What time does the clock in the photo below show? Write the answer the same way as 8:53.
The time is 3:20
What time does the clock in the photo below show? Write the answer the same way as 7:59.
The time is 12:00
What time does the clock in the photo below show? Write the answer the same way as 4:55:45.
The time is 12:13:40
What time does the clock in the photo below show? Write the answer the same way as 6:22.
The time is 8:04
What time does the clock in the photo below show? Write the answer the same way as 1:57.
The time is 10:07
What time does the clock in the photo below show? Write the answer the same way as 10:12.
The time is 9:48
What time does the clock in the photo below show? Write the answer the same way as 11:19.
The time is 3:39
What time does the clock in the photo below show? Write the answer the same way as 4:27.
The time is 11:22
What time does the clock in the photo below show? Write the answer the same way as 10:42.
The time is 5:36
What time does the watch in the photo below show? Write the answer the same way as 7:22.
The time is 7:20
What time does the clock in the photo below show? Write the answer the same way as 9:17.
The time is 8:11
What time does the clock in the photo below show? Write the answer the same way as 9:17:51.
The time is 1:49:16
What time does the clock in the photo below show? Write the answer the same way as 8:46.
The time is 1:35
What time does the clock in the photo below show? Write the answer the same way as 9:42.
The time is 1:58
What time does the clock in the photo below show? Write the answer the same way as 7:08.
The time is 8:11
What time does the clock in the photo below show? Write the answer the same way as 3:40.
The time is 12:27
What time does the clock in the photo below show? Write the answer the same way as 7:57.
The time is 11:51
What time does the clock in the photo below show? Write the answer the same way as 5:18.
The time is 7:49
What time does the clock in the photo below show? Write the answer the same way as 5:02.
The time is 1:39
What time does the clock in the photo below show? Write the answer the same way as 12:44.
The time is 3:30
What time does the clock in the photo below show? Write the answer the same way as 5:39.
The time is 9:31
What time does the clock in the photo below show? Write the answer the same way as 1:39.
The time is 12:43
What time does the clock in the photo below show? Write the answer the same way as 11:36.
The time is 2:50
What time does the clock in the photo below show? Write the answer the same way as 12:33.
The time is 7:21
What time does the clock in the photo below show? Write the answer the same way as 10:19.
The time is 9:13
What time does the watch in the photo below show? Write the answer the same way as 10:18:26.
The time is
=-=-=-=-=
Can you reproduce every one of the records above word for word, in the same order and with nothing changed?

TASK RESULT |
What time does the clock in the photo below show? Write the answer the same way as 8:53.
The time is 3:20
What time does the clock in the photo below show? Write the answer the same way as 7:59.
The time is 12:00
What time does the clock in the photo below show? Write the answer the same way as 4:55:45.
The time is 12:13:40
What time does the clock in the photo below show? Write the answer the same way as 6:22.
The time is 8:04
What time does the clock in the photo below show? Write the answer the same way as 1:57.
The time is 10:07
What time does the clock in the photo below show? Write the answer the same way as 10:12.
The time is 9:48
What time does the clock in the photo below show? Write the answer the same way as 11:19.
The time is 3:39
What time does the clock in the photo below show? Write the answer the same way as 4:27.
The time is 11:22
What time does the clock in the photo below show? Write the answer the same way as 10:42.
The time is 5:36
What time does the watch in the photo below show? Write the answer the same way as 7:22.
The time is 7:20
What time does the clock in the photo below show? Write the answer the same way as 9:17.
The time is 8:11
What time does the clock in the photo below show? Write the answer the same way as 9:17:51.
The time is 1:49:16
What time does the clock in the photo below show? Write the answer the same way as 8:46.
The time is 1:35
What time does the clock in the photo below show? Write the answer the same way as 9:42.
The time is 1:58
What time does the clock in the photo below show? Write the answer the same way as 7:08.
The time is 8:11
What time does the clock in the photo below show? Write the answer the same way as 3:40.
The time is 12:27
What time does the clock in the photo below show? Write the answer the same way as 7:57.
The time is 11:51
What time does the clock in the photo below show? Write the answer the same way as 5:18.
The time is 7:49
What time does the clock in the photo below show? Write the answer the same way as 5:02.
The time is 1:39
What time does the clock in the photo below show? Write the answer the same way as 12:44.
The time is 3:30
What time does the clock in the photo below show? Write the answer the same way as 5:39.
The time is 9:31
What time does the clock in the photo below show? Write the answer the same way as 1:39.
The time is 12:43
What time does the clock in the photo below show? Write the answer the same way as 11:36.
The time is 2:50
What time does the clock in the photo below show? Write the answer the same way as 12:33.
The time is 7:21
What time does the clock in the photo below show? Write the answer the same way as 10:19.
The time is 9:13
What time does the watch in the photo below show? Write the answer the same way as 10:18:26.
The time is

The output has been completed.